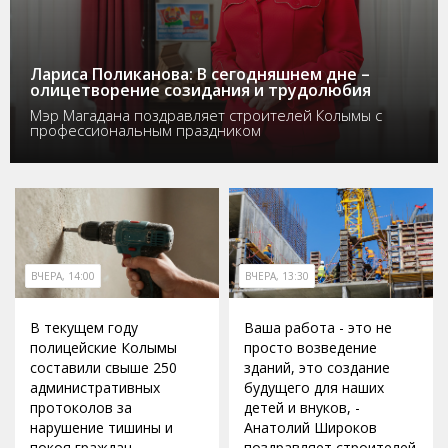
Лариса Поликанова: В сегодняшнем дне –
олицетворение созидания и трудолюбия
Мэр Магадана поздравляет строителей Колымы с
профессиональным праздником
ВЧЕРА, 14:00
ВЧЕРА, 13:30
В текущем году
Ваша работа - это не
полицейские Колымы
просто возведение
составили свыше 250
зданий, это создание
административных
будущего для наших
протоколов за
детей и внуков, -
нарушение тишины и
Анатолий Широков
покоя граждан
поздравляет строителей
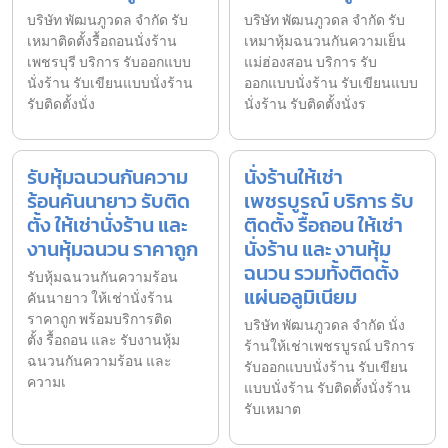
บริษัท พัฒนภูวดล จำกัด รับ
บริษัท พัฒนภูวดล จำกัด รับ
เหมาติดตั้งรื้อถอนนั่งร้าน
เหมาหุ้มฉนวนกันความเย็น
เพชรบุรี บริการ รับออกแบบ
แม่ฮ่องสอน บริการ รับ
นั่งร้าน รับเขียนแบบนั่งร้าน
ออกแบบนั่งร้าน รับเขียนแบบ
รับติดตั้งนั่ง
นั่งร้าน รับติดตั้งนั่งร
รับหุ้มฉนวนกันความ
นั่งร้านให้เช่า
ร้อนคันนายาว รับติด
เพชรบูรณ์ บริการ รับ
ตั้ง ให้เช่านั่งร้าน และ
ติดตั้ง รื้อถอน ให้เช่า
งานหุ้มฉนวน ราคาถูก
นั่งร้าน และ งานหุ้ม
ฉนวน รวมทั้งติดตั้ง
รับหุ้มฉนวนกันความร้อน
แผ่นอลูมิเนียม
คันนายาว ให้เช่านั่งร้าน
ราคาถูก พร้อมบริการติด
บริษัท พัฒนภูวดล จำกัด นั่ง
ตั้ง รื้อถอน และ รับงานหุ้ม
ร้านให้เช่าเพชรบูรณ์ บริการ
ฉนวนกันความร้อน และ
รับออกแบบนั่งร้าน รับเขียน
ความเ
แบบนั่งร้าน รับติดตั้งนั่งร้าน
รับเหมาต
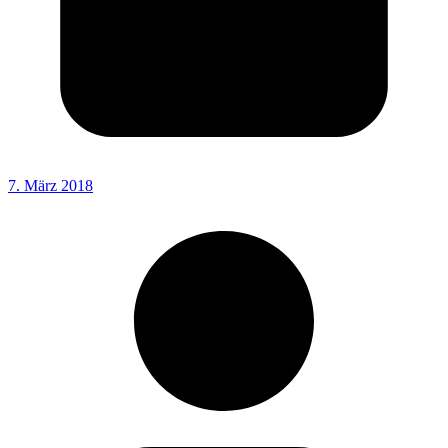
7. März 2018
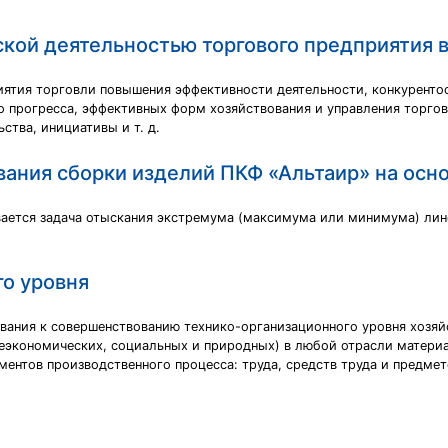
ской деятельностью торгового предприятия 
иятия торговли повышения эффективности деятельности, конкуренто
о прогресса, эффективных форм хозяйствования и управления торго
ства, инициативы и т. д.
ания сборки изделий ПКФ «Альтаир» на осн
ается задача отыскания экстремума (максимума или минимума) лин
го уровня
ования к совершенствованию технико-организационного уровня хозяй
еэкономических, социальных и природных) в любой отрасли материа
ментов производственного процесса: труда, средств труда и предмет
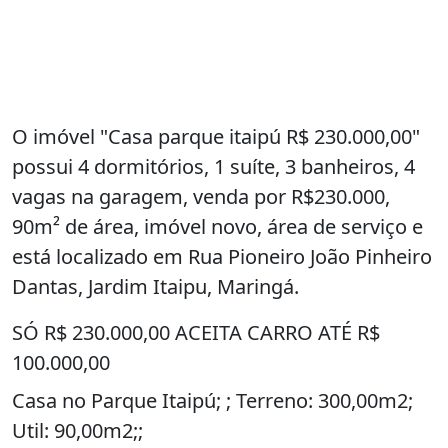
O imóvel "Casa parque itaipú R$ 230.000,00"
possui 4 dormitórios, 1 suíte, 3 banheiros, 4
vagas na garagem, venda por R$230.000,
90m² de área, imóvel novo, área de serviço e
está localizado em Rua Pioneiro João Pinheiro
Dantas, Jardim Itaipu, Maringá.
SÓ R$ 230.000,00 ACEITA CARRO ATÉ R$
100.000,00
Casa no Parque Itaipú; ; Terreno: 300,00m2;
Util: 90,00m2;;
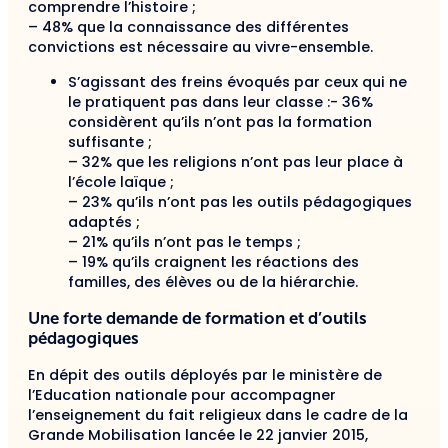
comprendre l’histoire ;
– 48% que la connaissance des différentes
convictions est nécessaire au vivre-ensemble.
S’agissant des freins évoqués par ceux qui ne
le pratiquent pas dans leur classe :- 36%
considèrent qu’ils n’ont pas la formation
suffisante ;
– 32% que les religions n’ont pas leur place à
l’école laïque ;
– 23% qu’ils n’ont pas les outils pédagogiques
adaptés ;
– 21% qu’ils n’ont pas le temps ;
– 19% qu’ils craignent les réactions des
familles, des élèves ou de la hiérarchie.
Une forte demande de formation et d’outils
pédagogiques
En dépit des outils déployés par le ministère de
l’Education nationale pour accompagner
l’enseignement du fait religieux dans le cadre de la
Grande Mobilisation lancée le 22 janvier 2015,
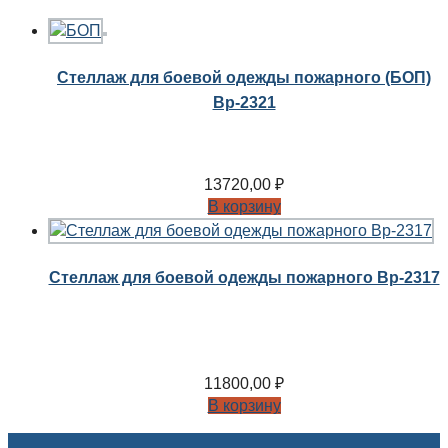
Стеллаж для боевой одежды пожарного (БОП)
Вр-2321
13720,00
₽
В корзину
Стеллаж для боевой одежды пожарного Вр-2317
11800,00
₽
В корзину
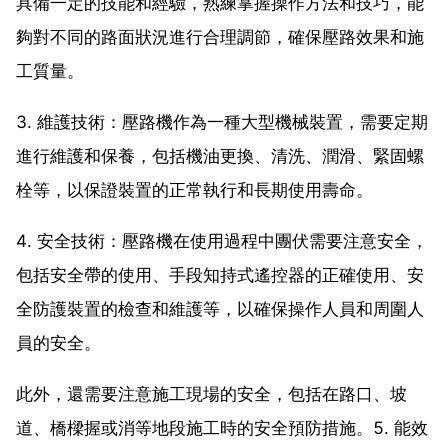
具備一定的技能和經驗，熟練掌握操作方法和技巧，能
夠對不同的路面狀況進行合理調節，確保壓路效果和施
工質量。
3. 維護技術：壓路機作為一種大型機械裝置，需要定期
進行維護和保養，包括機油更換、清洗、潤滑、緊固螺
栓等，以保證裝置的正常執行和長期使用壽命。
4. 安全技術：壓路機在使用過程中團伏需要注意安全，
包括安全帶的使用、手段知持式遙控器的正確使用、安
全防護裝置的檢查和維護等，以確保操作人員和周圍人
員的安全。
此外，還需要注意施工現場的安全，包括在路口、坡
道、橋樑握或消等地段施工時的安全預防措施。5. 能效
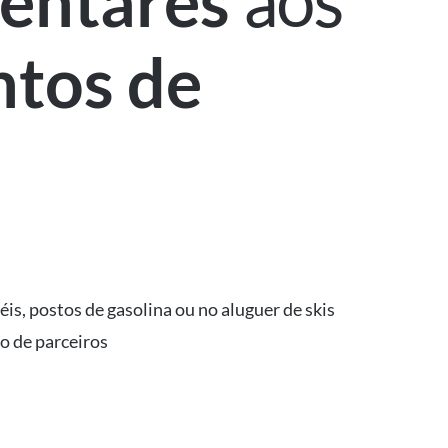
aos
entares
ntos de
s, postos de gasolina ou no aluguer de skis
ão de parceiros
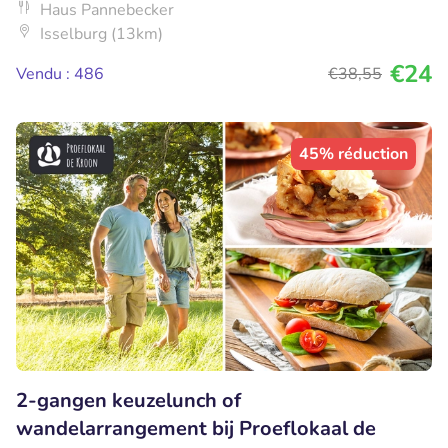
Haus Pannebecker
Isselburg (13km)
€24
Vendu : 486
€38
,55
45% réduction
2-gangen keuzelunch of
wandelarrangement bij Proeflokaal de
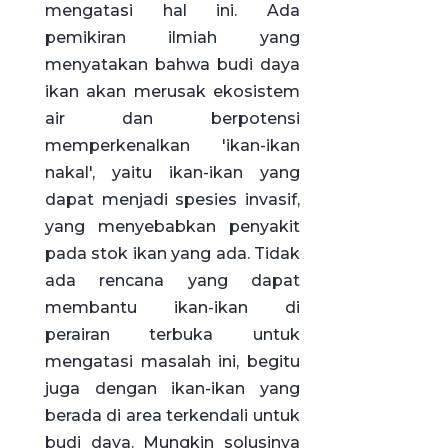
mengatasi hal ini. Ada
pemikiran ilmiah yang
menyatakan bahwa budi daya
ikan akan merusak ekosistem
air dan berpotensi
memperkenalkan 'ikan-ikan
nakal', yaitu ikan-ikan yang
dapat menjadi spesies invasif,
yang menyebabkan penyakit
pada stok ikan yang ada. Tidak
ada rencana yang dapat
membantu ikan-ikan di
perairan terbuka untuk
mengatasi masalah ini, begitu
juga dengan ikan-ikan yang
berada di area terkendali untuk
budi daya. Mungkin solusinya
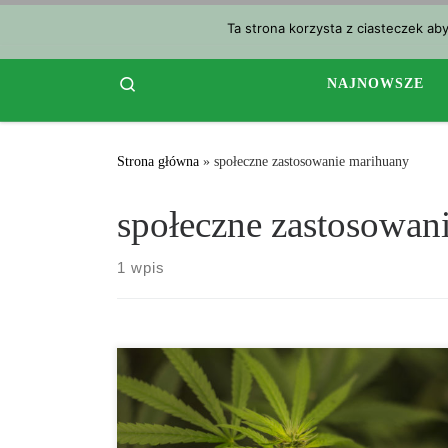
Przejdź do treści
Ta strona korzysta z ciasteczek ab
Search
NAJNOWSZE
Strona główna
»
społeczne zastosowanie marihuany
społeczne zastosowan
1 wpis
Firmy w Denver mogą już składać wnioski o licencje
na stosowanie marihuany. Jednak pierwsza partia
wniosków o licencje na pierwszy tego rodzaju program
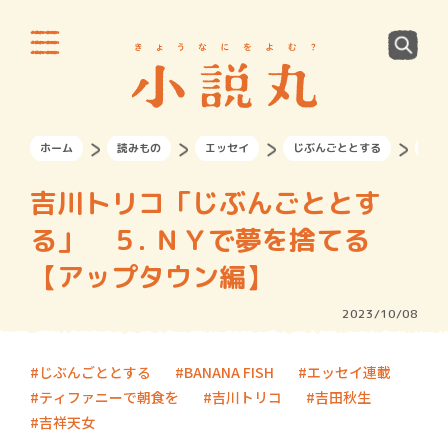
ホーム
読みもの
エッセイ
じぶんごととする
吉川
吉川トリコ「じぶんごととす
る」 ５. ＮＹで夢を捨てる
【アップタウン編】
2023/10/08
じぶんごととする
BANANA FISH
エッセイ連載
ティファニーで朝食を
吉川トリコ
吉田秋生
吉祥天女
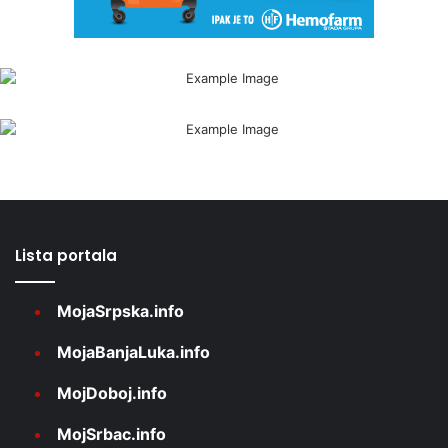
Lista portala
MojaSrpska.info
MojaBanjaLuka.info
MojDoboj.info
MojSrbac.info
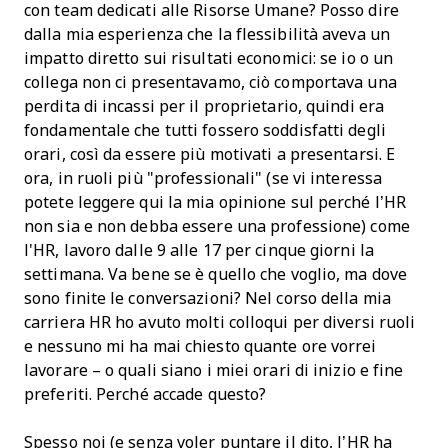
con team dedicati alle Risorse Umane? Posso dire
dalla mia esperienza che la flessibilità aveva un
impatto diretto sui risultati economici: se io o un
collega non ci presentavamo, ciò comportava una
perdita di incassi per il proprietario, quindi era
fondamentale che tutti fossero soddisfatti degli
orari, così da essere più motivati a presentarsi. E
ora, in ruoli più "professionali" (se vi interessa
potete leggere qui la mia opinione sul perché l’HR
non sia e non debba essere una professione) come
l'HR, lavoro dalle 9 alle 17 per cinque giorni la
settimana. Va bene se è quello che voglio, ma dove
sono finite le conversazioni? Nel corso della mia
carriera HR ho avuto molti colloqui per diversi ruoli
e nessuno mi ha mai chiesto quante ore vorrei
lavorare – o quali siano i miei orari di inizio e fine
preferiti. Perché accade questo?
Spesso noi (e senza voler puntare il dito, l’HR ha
************
WORK TASK | In the copy, no pictures should appear; the records themselves must be repeated exactly.

SOLUTION FOR THIS TASK |
Лариса Поликанова: В сегодняшнем дне –
олицетворение созидания и трудолюбия
Мэр Магадана поздравляет строителей Колымы с
профессиональным праздником
ВЧЕРА, 14:00
ВЧЕРА, 13:30
В текущем году
Ваша работа - это не
полицейские Колымы
просто возведение
составили свыше 250
зданий, это создание
административных
будущего для наших
протоколов за
детей и внуков, -
нарушение тишины и
Анатолий Широков
покоя граждан
поздравляет строителей
บริษัท พัฒนภูวดล จำกัด รับ
บริษัท พัฒนภูวดล จำกัด รับ
เหมาติดตั้งรื้อถอนนั่งร้าน
เหมาหุ้มฉนวนกันความเย็น
เพชรบุรี บริการ รับออกแบบ
แม่ฮ่องสอน บริการ รับ
นั่งร้าน รับเขียนแบบนั่งร้าน
ออกแบบนั่งร้าน รับเขียนแบบ
รับติดตั้งนั่ง
นั่งร้าน รับติดตั้งนั่งร
รับหุ้มฉนวนกันความ
นั่งร้านให้เช่า
ร้อนคันนายาว รับติด
เพชรบูรณ์ บริการ รับ
ตั้ง ให้เช่านั่งร้าน และ
ติดตั้ง รื้อถอน ให้เช่า
งานหุ้มฉนวน ราคาถูก
นั่งร้าน และ งานหุ้ม
ฉนวน รวมทั้งติดตั้ง
รับหุ้มฉนวนกันความร้อน
แผ่นอลูมิเนียม
คันนายาว ให้เช่านั่งร้าน
ราคาถูก พร้อมบริการติด
บริษัท พัฒนภูวดล จำกัด นั่ง
ตั้ง รื้อถอน และ รับงานหุ้ม
ร้านให้เช่าเพชรบูรณ์ บริการ
ฉนวนกันความร้อน และ
รับออกแบบนั่งร้าน รับเขียน
ความเ
แบบนั่งร้าน รับติดตั้งนั่งร้าน
รับเหมาต
7. März 2018
ской деятельностью торгового предприятия 
иятия торговли повышения эффективности деятельности, конкуренто
о прогресса, эффективных форм хозяйствования и управления торго
ства, инициативы и т. д.
ания сборки изделий ПКФ «Альтаир» на осн
ается задача отыскания экстремума (максимума или минимума) лин
го уровня
ования к совершенствованию технико-организационного уровня хозяй
еэкономических, социальных и природных) в любой отрасли материа
ментов производственного процесса: труда, средств труда и предмет
O imóvel "Casa parque itaipú R$ 230.000,00"
possui 4 dormitórios, 1 suíte, 3 banheiros, 4
vagas na garagem, venda por R$230.000,
90m² de área, imóvel novo, área de serviço e
está localizado em Rua Pioneiro João Pinheiro
Dantas, Jardim Itaipu, Maringá.
SÓ R$ 230.000,00 ACEITA CARRO ATÉ R$
100.000,00
Casa no Parque Itaipú; ; Terreno: 300,00m2;
Util: 90,00m2;;
comprendre l’histoire ;
– 48% que la connaissance des différentes
convictions est nécessaire au vivre-ensemble.
S’agissant des freins évoqués par ceux qui ne
le pratiquent pas dans leur classe :- 36%
considèrent qu’ils n’ont pas la formation
suffisante ;
– 32% que les religions n’ont pas leur place à
l’école laïque ;
– 23% qu’ils n’ont pas les outils pédagogiques
adaptés ;
– 21% qu’ils n’ont pas le temps ;
– 19% qu’ils craignent les réactions des
familles, des élèves ou de la hiérarchie.
Une forte demande de formation et d’outils
pédagogiques
En dépit des outils déployés par le ministère de
l’Education nationale pour accompagner
l’enseignement du fait religieux dans le cadre de la
Grande Mobilisation lancée le 22 janvier 2015,
Стеллаж для боевой одежды пожарного (БОП)
Вр-2321
13720,00
₽
В корзину
Стеллаж для боевой одежды пожарного Вр-2317
11800,00
₽
В корзину
具備一定的技能和經驗，熟練掌握操作方法和技巧，能
夠對不同的路面狀況進行合理調節，確保壓路效果和施
工質量。
3. 維護技術：壓路機作為一種大型機械裝置，需要定期
進行維護和保養，包括機油更換、清洗、潤滑、緊固螺
栓等，以保證裝置的正常執行和長期使用壽命。
4. 安全技術：壓路機在使用過程中團伏需要注意安全，
包括安全帶的使用、手段知持式遙控器的正確使用、安
全防護裝置的檢查和維護等，以確保操作人員和周圍人
員的安全。
此外，還需要注意施工現場的安全，包括在路口、坡
道、橋樑握或消等地段施工時的安全預防措施。5. 能效
aos
entares
ntos de
s, postos de gasolina ou no aluguer de skis
ão de parceiros
Haus Pannebecker
Isselburg (13km)
€24
Vendu : 486
€38
,55
45% réduction
2-gangen keuzelunch of
wandelarrangement bij Proeflokaal de
mengatasi hal ini. Ada
pemikiran ilmiah yang
menyatakan bahwa budi daya
ikan akan merusak ekosistem
air dan berpotensi
memperkenalkan 'ikan-ikan
nakal', yaitu ikan-ikan yang
dapat menjadi spesies invasif,
yang menyebabkan penyakit
pada stok ikan yang ada. Tidak
ada rencana yang dapat
membantu ikan-ikan di
perairan terbuka untuk
mengatasi masalah ini, begitu
juga dengan ikan-ikan yang
berada di area terkendali untuk
budi daya. Mungkin solusinya
Przejdź do treści
Ta strona korzysta z ciasteczek ab
Search
NAJNOWSZE
Strona główna
»
społeczne zastosowanie marihuany
społeczne zastosowan
1 wpis
Firmy w Denver mogą już składać wnioski o licencje
na stosowanie marihuany. Jednak pierwsza partia
wniosków o licencje na pierwszy tego rodzaju program
ホーム
読みもの
エッセイ
じぶんごととする
吉川
吉川トリコ「じぶんごととす
る」 ５. ＮＹで夢を捨てる
【アップタウン編】
2023/10/08
じぶんごととする
BANANA FISH
エッセイ連載
ティファニーで朝食を
吉川トリコ
吉田秋生
吉祥天女
Lista portala
MojaSrpska.info
MojaBanjaLuka.info
MojDoboj.info
MojSrbac.info
con team dedicati alle Risorse Umane? Posso dire
dalla mia esperienza che la flessibilità aveva un
impatto diretto sui risultati economici: se io o un
collega non ci presentavamo, ciò comportava una
perdita di incassi per il proprietario, quindi era
fondamentale che tutti fossero soddisfatti degli
orari, così da essere più motivati a presentarsi. E
ora, in ruoli più "professionali" (se vi interessa
potete leggere qui la mia opinione sul perché l’HR
non sia e non debba essere una professione) come
l'HR, lavoro dalle 9 alle 17 per cinque giorni la
settimana. Va bene se è quello che voglio, ma dove
sono finite le conversazioni? Nel corso della mia
carriera HR ho avuto molti colloqui per diversi ruoli
e nessuno mi ha mai chiesto quante ore vorrei
lavorare – o quali siano i miei orari di inizio e fine
preferiti. Perché accade questo?
Spesso noi (e senza voler puntare il dito, l’HR ha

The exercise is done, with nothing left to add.